The Providence Journal's endorsement of Barack Obama is its first for a Democratic presidential candidate in four decades. The paper's Sunday editorial lauded Obama's "self-discipline, calm, intelligence, experiences, eloquence and ability to reach out to a panorama of Americans with widely different backgrounds."

Sen. John McCain, the Journal editors wrote, "used to be a deficit hawk, who warned about the effects on our over-indebted society of federal budget deficits" but has recently abandoned his fiscally responsible mentality. The editors also criticized McCain's selection of Alaska Gov. Sarah Palin as his vice presidential nominee, who though "intelligent and often engaging ... has not yet shown the breadth of knowledge, the judgment or the temperament needed to be a good president."
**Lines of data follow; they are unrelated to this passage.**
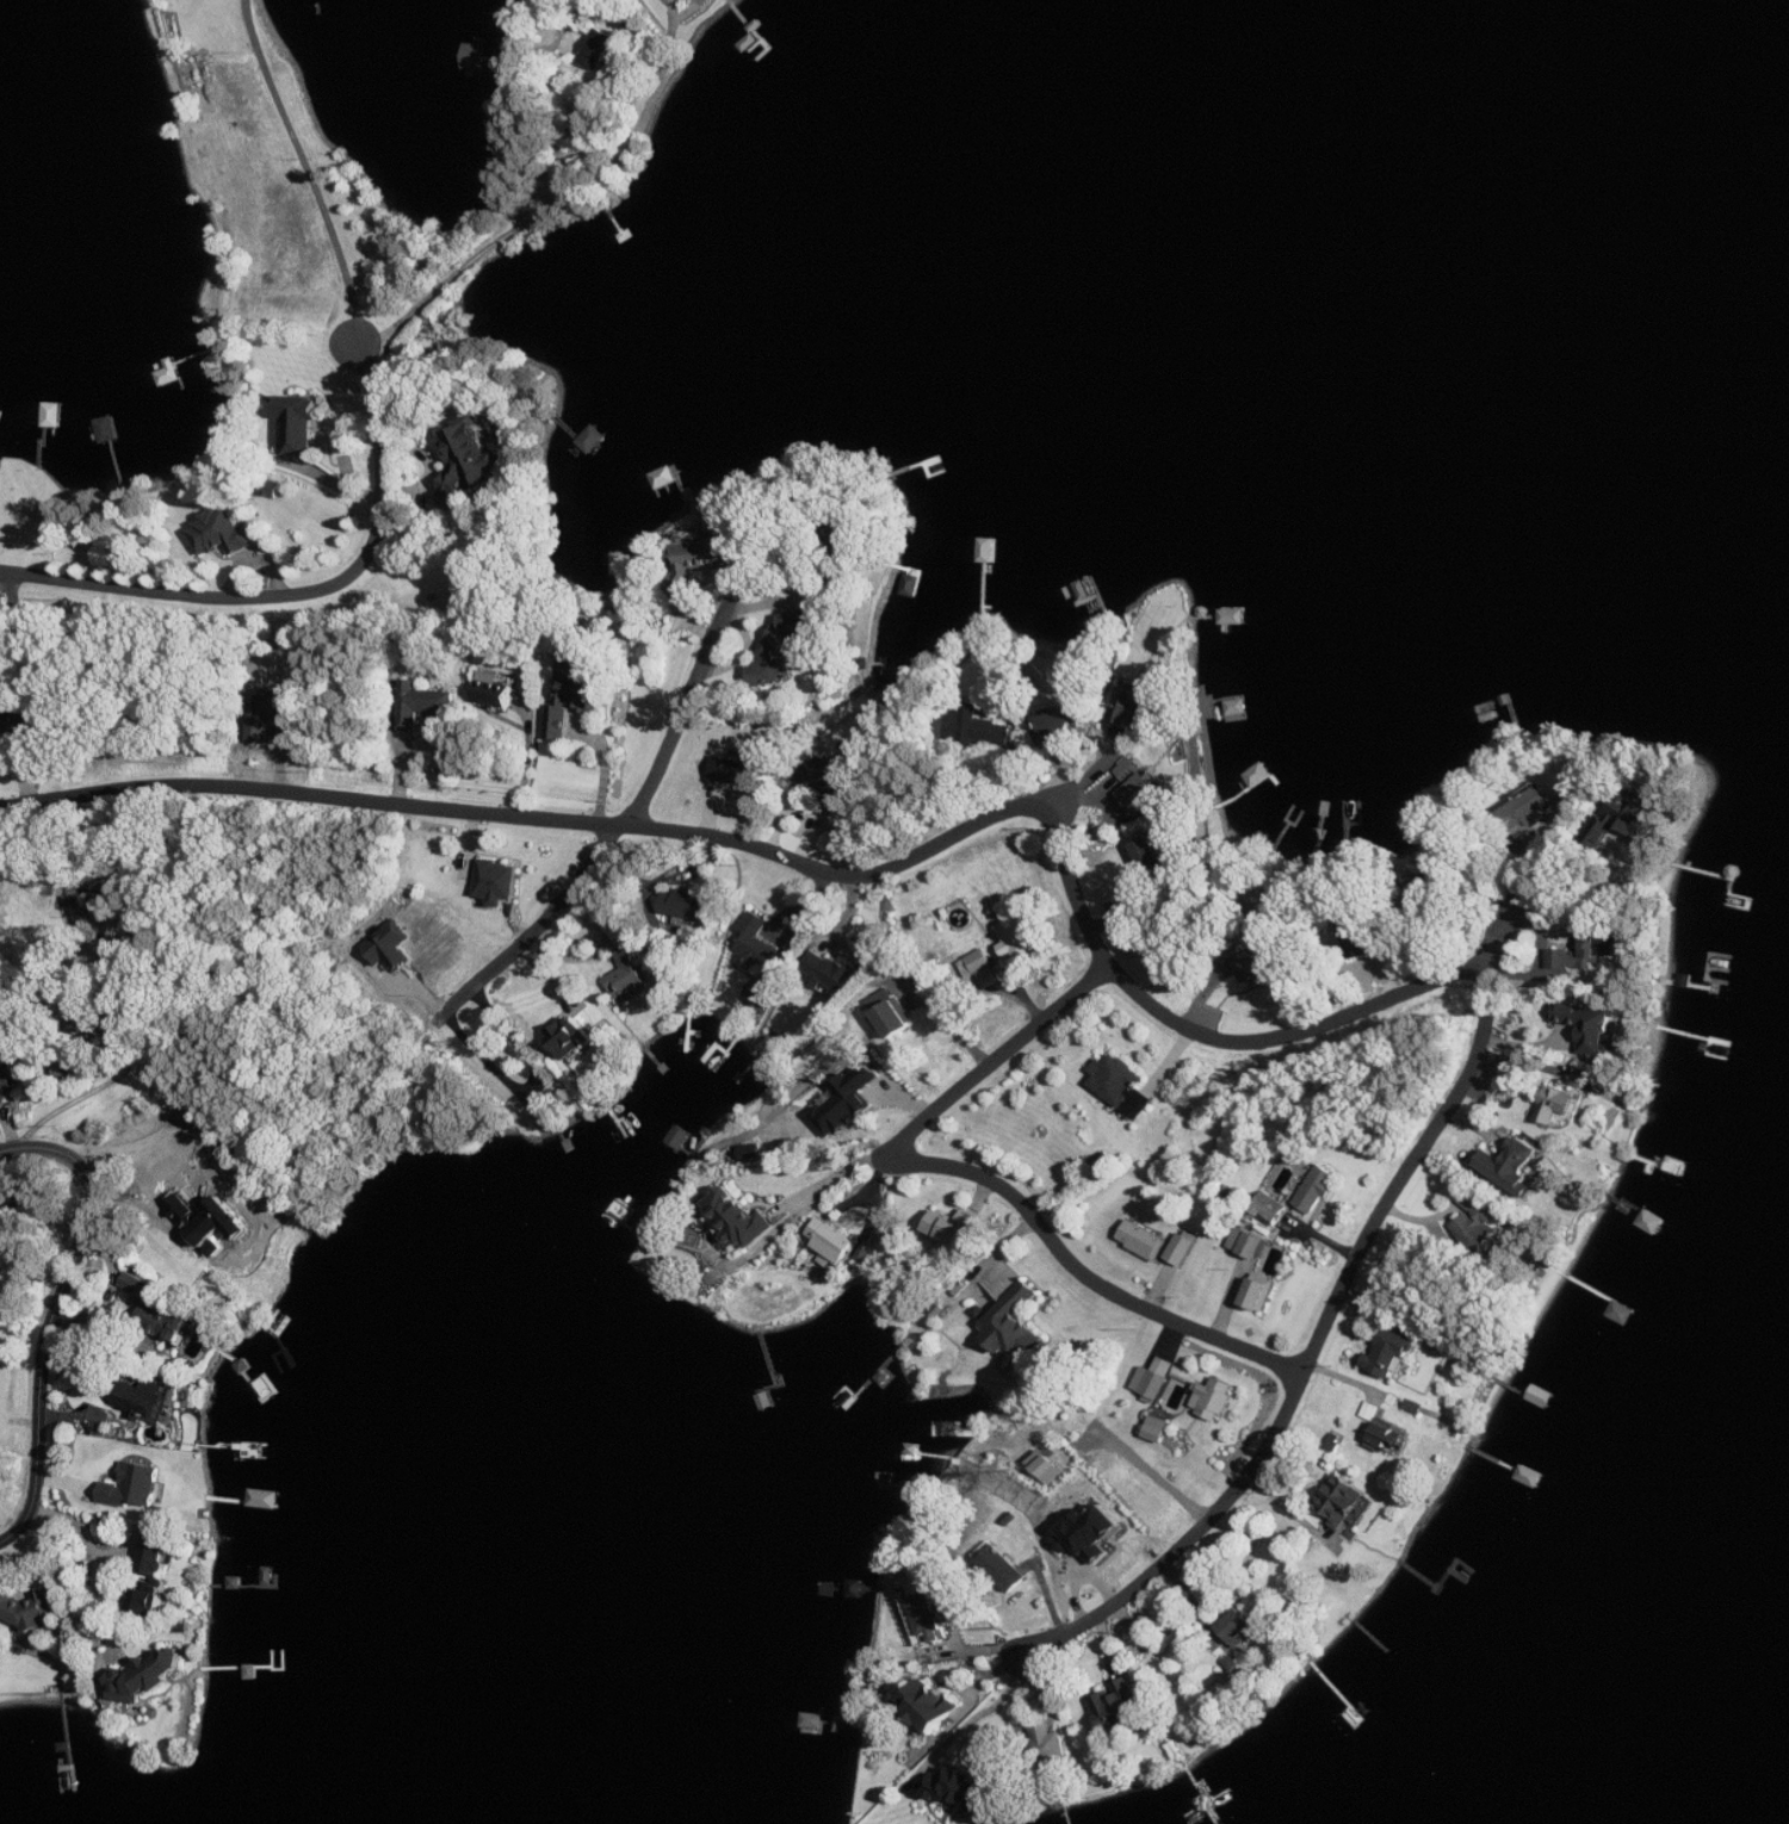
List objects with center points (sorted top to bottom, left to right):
building: (599, 49)
road: (304, 174)
road: (498, 234)
building: (0, 414)
building: (470, 456)
building: (707, 557)
road: (298, 606)
building: (14, 631)
building: (776, 643)
building: (498, 689)
building: (577, 701)
building: (427, 705)
building: (1131, 706)
building: (275, 716)
building: (984, 727)
building: (1058, 729)
building: (23, 732)
building: (738, 769)
building: (1131, 770)
building: (828, 775)
road: (1089, 776)
building: (1144, 794)
building: (1575, 795)
building: (1528, 811)
building: (1625, 821)
road: (626, 831)
building: (1156, 855)
building: (501, 882)
road: (1550, 898)
building: (688, 907)
road: (1511, 907)
building: (758, 941)
building: (1017, 942)
building: (392, 946)
building: (1588, 954)
building: (1263, 965)
building: (981, 968)
road: (1115, 971)
building: (831, 975)
building: (629, 977)
building: (889, 1011)
building: (1594, 1027)
building: (571, 1036)
building: (8, 1077)
road: (532, 1084)
building: (1122, 1085)
road: (95, 1089)
building: (848, 1100)
building: (1562, 1104)
building: (1514, 1166)
road: (840, 1174)
road: (988, 1178)
building: (1318, 1189)
building: (1271, 1210)
building: (741, 1218)
building: (952, 1225)
building: (224, 1229)
building: (1145, 1240)
building: (1249, 1243)
building: (834, 1244)
building: (1183, 1249)
building: (1261, 1292)
road: (53, 1314)
building: (1016, 1324)
building: (1392, 1354)
building: (1215, 1398)
building: (149, 1400)
building: (1158, 1429)
building: (1391, 1438)
building: (1047, 1466)
building: (136, 1485)
building: (266, 1498)
building: (1343, 1500)
building: (1093, 1533)
building: (158, 1557)
building: (1002, 1566)
road: (75, 1587)
building: (146, 1601)
building: (28, 1610)
building: (927, 1619)
building: (1240, 1627)
building: (148, 1677)
building: (1120, 1704)
building: (931, 1705)
building: (956, 1789)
In recent years the Journal has endorsed Republican George W. Bush twice for president, Republican Gov. Donald Carcieri '65 and then-Republican former Sen. Lincoln Chafee '75, but has gone blue this year. Its other endorsements of Democratic candidates include Congressmen Patrick Kennedy, James Langevin and Barney Frank, D-Mass., architect of the recent $700 billion bailout plan.

The Journal, though often identified as a Republican-leaning paper, does not shy away from Democrats as a rule.
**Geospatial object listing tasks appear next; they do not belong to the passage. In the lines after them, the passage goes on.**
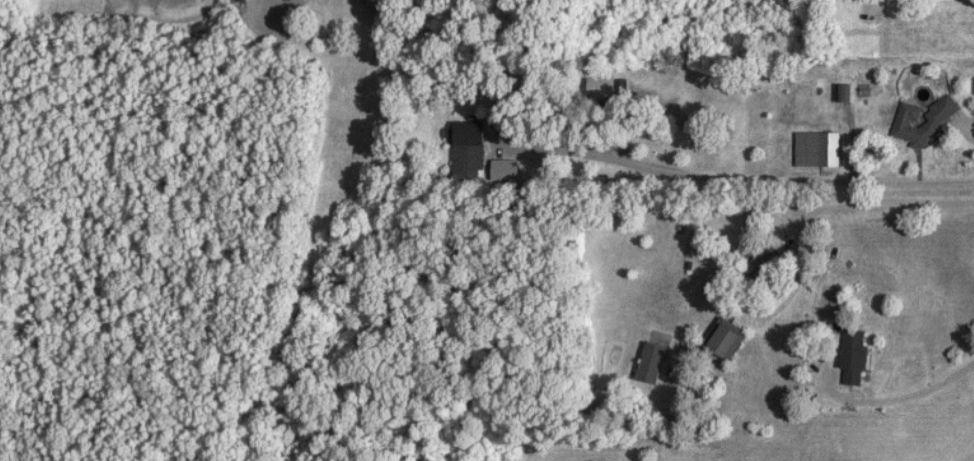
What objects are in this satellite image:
building: (907, 121)
road: (927, 128)
building: (470, 143)
building: (817, 150)
road: (725, 180)
road: (826, 206)
building: (761, 265)
building: (726, 340)
building: (854, 358)
building: (653, 363)
road: (903, 398)

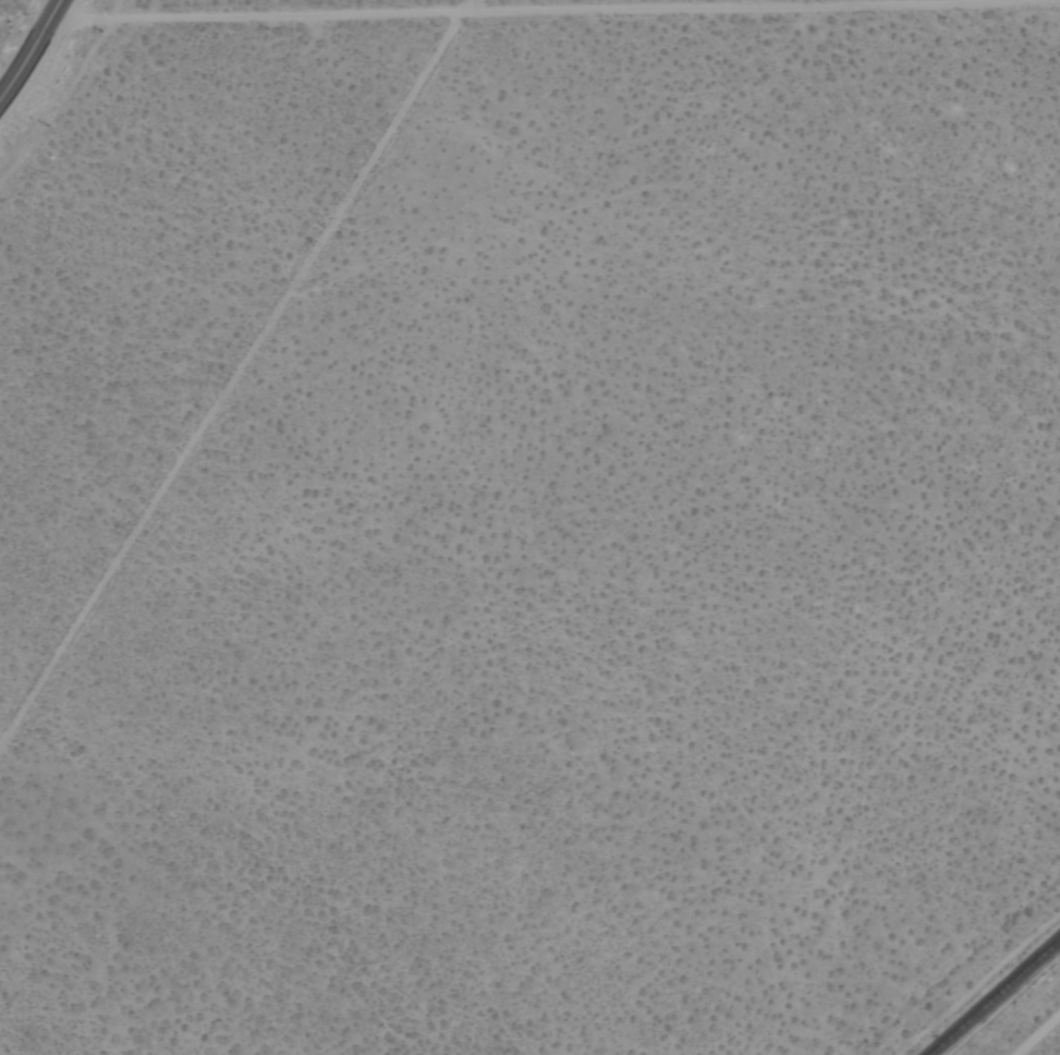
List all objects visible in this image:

"I'm not the least bit surprised," M. Charles Bakst '66, the Journal's recently retired political columnist, said of its endorsement of Obama. He added that he thinks it is a misconception that the ProJo only endorses Republicans.

"Some of the paper's social values are pretty liberal," he said.

Bakst wrote a column one week after Bill Clinton handily defeated Bob Dole in the 1996 presidential election, detailing the Journal's frequent - and overlooked - support of local Democratic politicians.

A year later, in 1997, the locally owned Journal was bought by the Texas-based A.H. Belo Corp., which also owns the Dallas Morning News. The News, which has consistently endorsed Republican candidates, endorsed McCain last week.

The Journal's support for Obama on Sunday set the state's blogosphere abuzz.

Matt Jerzyk '99, editor of political blog Rhode Island's Future, said that the newspaper has "gone incredibly right" since it was bought by Belo. But Jerzyk said the company's influence is only one of several factors affecting the paper's endorsements.

Jerzyk said three factors - the wishes of the "top brass" in Dallas, the paper's readership and the views of the editorial board itself - influence its endorsements.

The board, which Jerzyk called "conservative with a libertarian leaning," includes some supporters of universal health care and ane alternative energy advocate. Robert Whitcomb, editorial page editor, coauthored "Cape Wind," a book about wind turbines in Cape Cod.

Jerzyk suggested the editorial board was "split down the middle" politically, but said it was telling that the endorsement came in the midst of the paper's own financial crisis. After offering many of its employees a buyout this summer, the Journal reported earlier this month that it had laid off an additional 31 part-time and full-time employees.

"In a decision like this, upper management thinks, 'We should go McCain' (while) readership is 62, 64 percent for Obama," he said.

"But considering the plummeting circulation numbers at the paper (and) layoffs ... they may have felt a little out of touch with working class average Rhode Islanders."

State Representative David Segal, D-Dist. 2, who also blogs for Rhode Island's Future, said he was pleasantly surprised by the "extremely conciliatory" endorsement, but did not think it would make a difference in the general election.

"I am confident that it won't make a difference. ... It's a blue state anyway," Segal said. "Maybe two or three people will change their vote."

Many people who would normally vote for McCain are endorsing Obama, Bakst said, predicting that the election will be "a blowout."